Motivation of Invisible Children
There have been different criticisms as to why Invisible Children are running this campaign – from having the White Man’s Burden to wanting attention for themselves to being hipsters to various personal insults.
To this I say – SO WHAT?
I’ll be honest – I don’t care what their personal reasons are behind the Stop Kony campaign. Based on the video, I’m giving them the benefit of the doubt that they really are motivated by the plight of Ugandan children over the years.
Even if their sole reason for this is to become famous and get rich though – so what? If they actually achieve their objective of having Joseph Kony arrested – the man at the top of the most wanted list – I don’t actually care about their motivations. Yes, it would suck if they’re not doing it for warm and fuzzy reasons, but they’re still achieving something immense, making a difference in the lives of thousands and bringing justice to a man who has caused so much misery.
Motivation of Supporters
Others are complaining that this is just another example of slacktivism. That raising awareness isn’t going to achieve anything. That people are getting a feel-good moment from retweeting or sharing a link on Facebook, but that nothing will change.
Seriously – is this the outlook we should have? That we can’t change anything? It’s exactly this type of thinking that’s let Joseph Kony get away with atrocities for so long – because no one cares.
Having been involved with a charity that worked with youth in Rwanda who were orphaned in the genocide in 1994, I’ve seen what happens when we ignore this kind of thing. I’m not content with us being defeatist and I certainly don’t think we should teach our youth to be that way either.
Instead, imagine the lesson we’ll be teaching youth if Joseph Kony is arrested and tried. We’ll be showing them that ordinary people really can make a difference. That you can impact people on the other side of the world for good. That you can influence politicians on issues that truly matter.
As a sidenote, here are just a few of the search terms that brought people to our site yesterday – these suggest that people really are being inspired to do something, rather than just retweeting:
- Kony 2012 youth ministry
- Kony 2012 fundraising ideas
- Action plan to Stop Kony
- Fundraisers Stop Kony
- Fundraising ideas for Kony
- Kony 2012 fundraiser ideas
- Kony 2012 ideas
By all means, research Invisible Children to learn more about them – teaching youth not to blindly believe everything on the internet is another important thing to teach them. One good place to start is Invisible Children’s answers to some of the allegations. If you conclude that they’re not an organization you want to support – that’s completely cool. No one should be forced or guilted into supporting any organization that they don’t agree or are uncomfortable with.
But please – let’s stop bashing people and organizations that are trying to make a positive impact in the world, simply because you think don’t like them – despite you never having met them.
Because that makes you equally as unlikable.

> **Work order a**
List the search terms that the post about the Stop Kony campaign says brought people to the site.

> **Stored data**
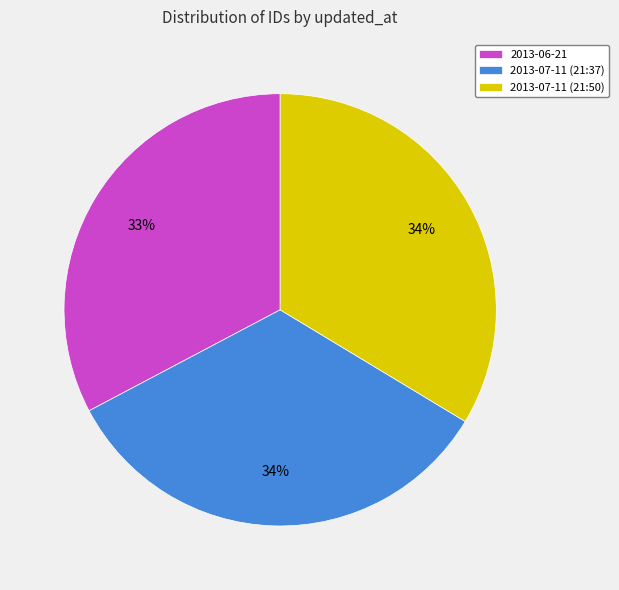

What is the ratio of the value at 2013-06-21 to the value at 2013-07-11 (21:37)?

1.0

* * *

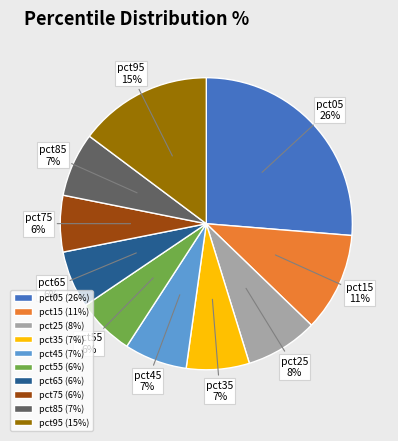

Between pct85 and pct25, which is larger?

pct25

...

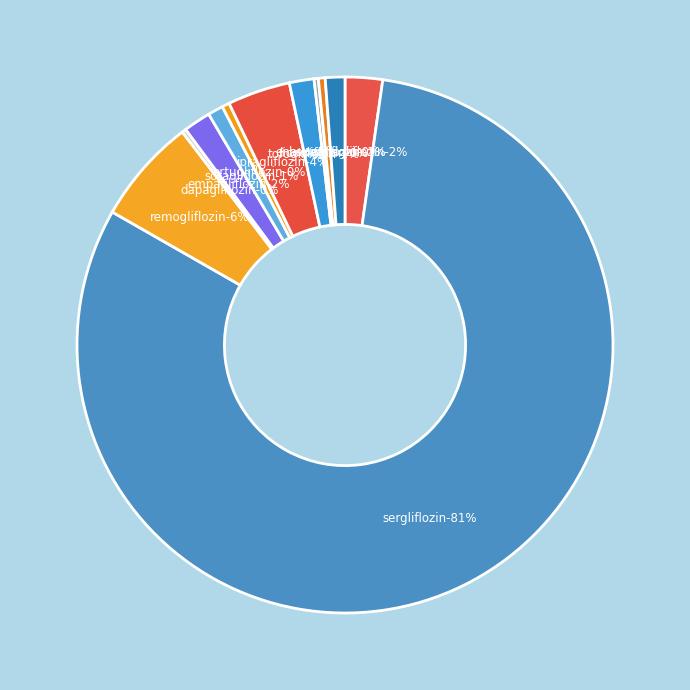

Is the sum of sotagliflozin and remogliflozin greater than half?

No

> **Work order b**
How many lines in the entries contain the string "greater"? Case counts. Reply with the number only.

> **Worked solution a**
- Kony 2012 youth ministry
- Kony 2012 fundraising ideas
- Action plan to Stop Kony
- Fundraisers Stop Kony
- Fundraising ideas for Kony
- Kony 2012 fundraiser ideas
- Kony 2012 ideas

> **Worked solution b**
1